- They are believed to have been designed by the renowned British Columbia architect, Samuel Maclure;
- Mr. Maclure’s conception of the physical form of the village and the design of the houses and their visual relationship to Sumas Mountain are a noted example of the City Beautiful Movement that became important in North America following the World Columbian Exposition held in Chicago in 1893;
- They represent one of the largest concentrations of brick buildings of the first decade of the twentieth century in the Lower Mainland and the Fraser Valley;
- As a group, they reflect a unity of design in the use of brickwork, shingles, woodwork, and windows; and
- The exterior use of brick in their foundations and first-storey walls was unique in British Columbia.
There are other buildings in the village that are of historical importance. The village’s wooden school house was built in 1908 on the west side of Wright Street. A Presbyterian church was constructed in 1912 opposite the school house with bricks donated by the Clayburn Company. These buildings were officially designated heritage structures by the former District of Matsqui in 1978. They are now owned by the Clayburn Village Community Society and are used for community activities and events.

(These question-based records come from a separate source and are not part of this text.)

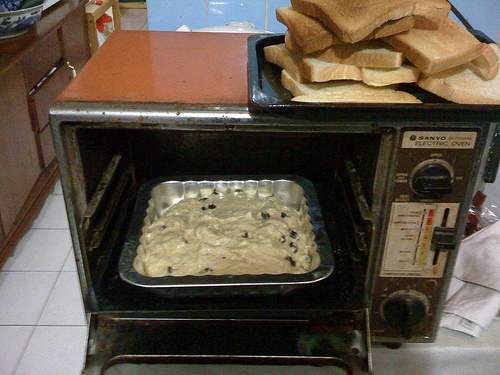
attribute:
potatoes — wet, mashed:
[150, 186, 308, 283]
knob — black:
[415, 156, 458, 203]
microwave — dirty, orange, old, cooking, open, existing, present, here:
[53, 28, 480, 291]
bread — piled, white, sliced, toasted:
[255, 1, 497, 105]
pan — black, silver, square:
[241, 31, 499, 110]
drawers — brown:
[6, 24, 89, 156]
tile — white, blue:
[9, 172, 93, 372]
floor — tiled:
[14, 182, 145, 372]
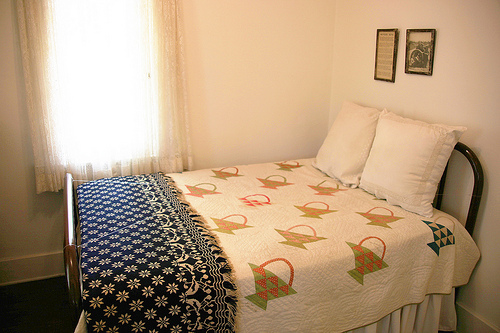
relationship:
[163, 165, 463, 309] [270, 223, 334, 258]
quilt has basket pattern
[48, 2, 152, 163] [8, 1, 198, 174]
sunlight streaming through window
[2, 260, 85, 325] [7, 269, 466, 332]
part of bedroom floor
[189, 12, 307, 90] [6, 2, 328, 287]
part of bedroom wall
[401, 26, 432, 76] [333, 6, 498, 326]
picture on wall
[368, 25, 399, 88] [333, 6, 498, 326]
picture on wall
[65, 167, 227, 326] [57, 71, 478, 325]
blanket covering bed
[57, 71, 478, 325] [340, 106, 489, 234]
bed has frame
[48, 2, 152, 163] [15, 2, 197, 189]
sunlight shining through curtains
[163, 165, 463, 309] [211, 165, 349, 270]
quilt has baskets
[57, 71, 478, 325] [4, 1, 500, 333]
bed in room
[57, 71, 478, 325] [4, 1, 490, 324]
bed in room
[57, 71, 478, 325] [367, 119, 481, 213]
bed has metal post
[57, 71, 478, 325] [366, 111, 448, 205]
bed has pillow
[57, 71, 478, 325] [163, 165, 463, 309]
bed has quilt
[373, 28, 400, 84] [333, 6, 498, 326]
picture on wall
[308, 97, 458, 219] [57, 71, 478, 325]
pillows on bed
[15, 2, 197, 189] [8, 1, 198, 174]
curtains covering window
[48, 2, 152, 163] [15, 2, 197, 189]
light shining through curtains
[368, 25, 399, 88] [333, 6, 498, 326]
frame on wall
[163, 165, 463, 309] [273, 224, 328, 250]
bedspread has basket pattern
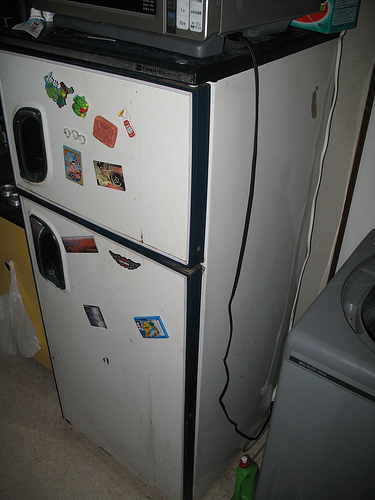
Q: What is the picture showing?
A: A refrigerator.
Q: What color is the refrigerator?
A: White and black.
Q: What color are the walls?
A: White.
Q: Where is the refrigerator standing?
A: On the floor.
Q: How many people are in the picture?
A: None.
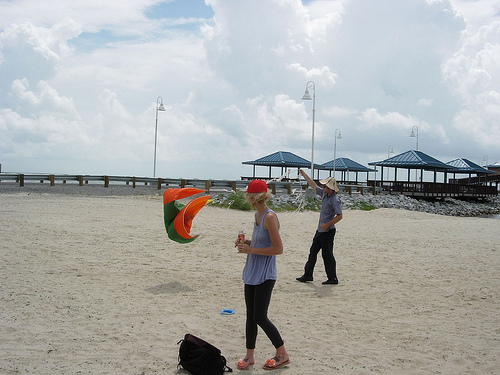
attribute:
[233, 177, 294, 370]
person — thin, here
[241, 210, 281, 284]
top — grey, light purple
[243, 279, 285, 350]
leggings — tight, black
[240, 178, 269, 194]
cap — red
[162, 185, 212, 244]
kite — orange, green, floating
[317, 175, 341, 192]
hat — white, straw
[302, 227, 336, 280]
pants — black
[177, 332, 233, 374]
bag — black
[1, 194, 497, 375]
sand — brown, sandy, here, uncrowded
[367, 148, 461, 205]
pavilion — here, covered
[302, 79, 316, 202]
light pole — grey, metal, tall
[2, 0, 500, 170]
clouds — white, fluffy, grey, large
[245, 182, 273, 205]
head — blonde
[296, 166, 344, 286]
man — thin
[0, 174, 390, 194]
guard rail — grey, metal, long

In 1912, a two-storey general store was opened on the corner of Wright Street and Clayburn Road and soon became the village’s social focal point. In recent years, the store has been renovated and restocked, as much as possible to represent the commerce and lifestyle of the early decades of the twentieth century. It serves as a convenient meeting place for village residents and attracts visitors from all over the Province. The general store is also used as a convenient starting point for those who wish to tour the village and enjoy its atmosphere, stroll its streets, and view its buildings of architectural note.
Finally, the Clayburn Brick Plant site is important to both Clayburn Village and British Columbia. By 1909 the plant was the largest brick producer in the Province, and the claim was made that it was the largest in Canada. Such was the originality and quality of Clayburn bricks – in particular, distinctively coloured specialty bricks that architects ordered for some of the most distinguished buildings in British Columbia, including the World Building (1911), St. Paul’s Hospital (1912), the second Hotel Vancouver (1913, demolished in 1948), and the Marine Building (1929-30) all of Vancouver, and the Empress Hotel (1904-08) and Armouries (1914) of Victoria.
The plant lay unused after 1930 when production operations were merged with the brick plant in Kilgard. By 1940, most of the brick plant buildings had disappeared. In 1993, the District of Matsqui purchased this property with a view towards the eventual excavation of the old kilns and brick plant site, and establishing an interpretative centre on it.